++++ DATASET EXTRACT
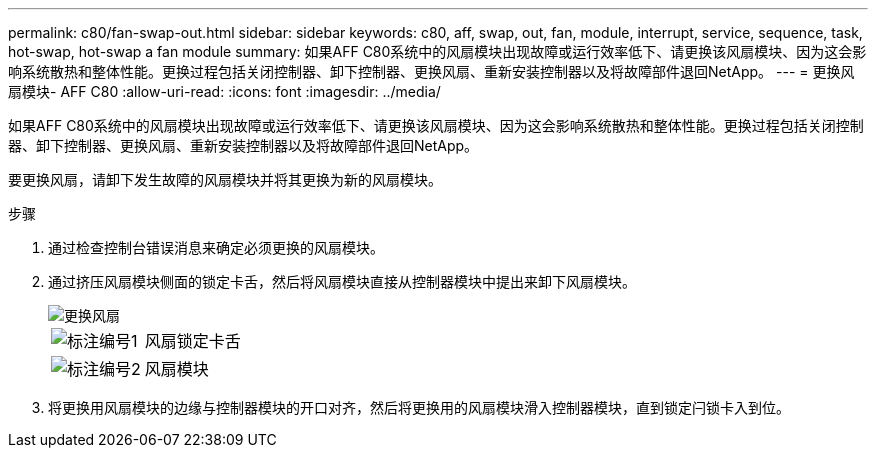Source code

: ---
permalink: c80/fan-swap-out.html 
sidebar: sidebar 
keywords: c80, aff, swap, out, fan, module, interrupt, service, sequence, task, hot-swap, hot-swap a fan module 
summary: 如果AFF C80系统中的风扇模块出现故障或运行效率低下、请更换该风扇模块、因为这会影响系统散热和整体性能。更换过程包括关闭控制器、卸下控制器、更换风扇、重新安装控制器以及将故障部件退回NetApp。 
---
= 更换风扇模块- AFF C80
:allow-uri-read: 
:icons: font
:imagesdir: ../media/


[role="lead"]
如果AFF C80系统中的风扇模块出现故障或运行效率低下、请更换该风扇模块、因为这会影响系统散热和整体性能。更换过程包括关闭控制器、卸下控制器、更换风扇、重新安装控制器以及将故障部件退回NetApp。

要更换风扇，请卸下发生故障的风扇模块并将其更换为新的风扇模块。

.步骤
. 通过检查控制台错误消息来确定必须更换的风扇模块。
. 通过挤压风扇模块侧面的锁定卡舌，然后将风扇模块直接从控制器模块中提出来卸下风扇模块。
+
image::../media/drw_a70-90_fan_remove_replace_ieops-1366.svg[更换风扇]

+
[cols="1,4"]
|===


 a| 
image:../media/icon_round_1.png["标注编号1"]
| 风扇锁定卡舌 


 a| 
image:../media/icon_round_2.png["标注编号2"]
| 风扇模块 
|===
. 将更换用风扇模块的边缘与控制器模块的开口对齐，然后将更换用的风扇模块滑入控制器模块，直到锁定闩锁卡入到位。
++++++++
Print the records above verbatim, pictures excluded.

Source code

: ---
permalink: c80/fan-swap-out.html 
sidebar: sidebar 
keywords: c80, aff, swap, out, fan, module, interrupt, service, sequence, task, hot-swap, hot-swap a fan module 
summary: 如果AFF C80系统中的风扇模块出现故障或运行效率低下、请更换该风扇模块、因为这会影响系统散热和整体性能。更换过程包括关闭控制器、卸下控制器、更换风扇、重新安装控制器以及将故障部件退回NetApp。 
---
= 更换风扇模块- AFF C80
:allow-uri-read: 
:icons: font
:imagesdir: ../media/


[role="lead"]
如果AFF C80系统中的风扇模块出现故障或运行效率低下、请更换该风扇模块、因为这会影响系统散热和整体性能。更换过程包括关闭控制器、卸下控制器、更换风扇、重新安装控制器以及将故障部件退回NetApp。

要更换风扇，请卸下发生故障的风扇模块并将其更换为新的风扇模块。

.步骤
. 通过检查控制台错误消息来确定必须更换的风扇模块。
. 通过挤压风扇模块侧面的锁定卡舌，然后将风扇模块直接从控制器模块中提出来卸下风扇模块。
+
image::../media/drw_a70-90_fan_remove_replace_ieops-1366.svg[更换风扇]

+
[cols="1,4"]
|===


 a| 
image:../media/icon_round_1.png["标注编号1"]
| 风扇锁定卡舌 


 a| 
image:../media/icon_round_2.png["标注编号2"]
| 风扇模块 
|===
. 将更换用风扇模块的边缘与控制器模块的开口对齐，然后将更换用的风扇模块滑入控制器模块，直到锁定闩锁卡入到位。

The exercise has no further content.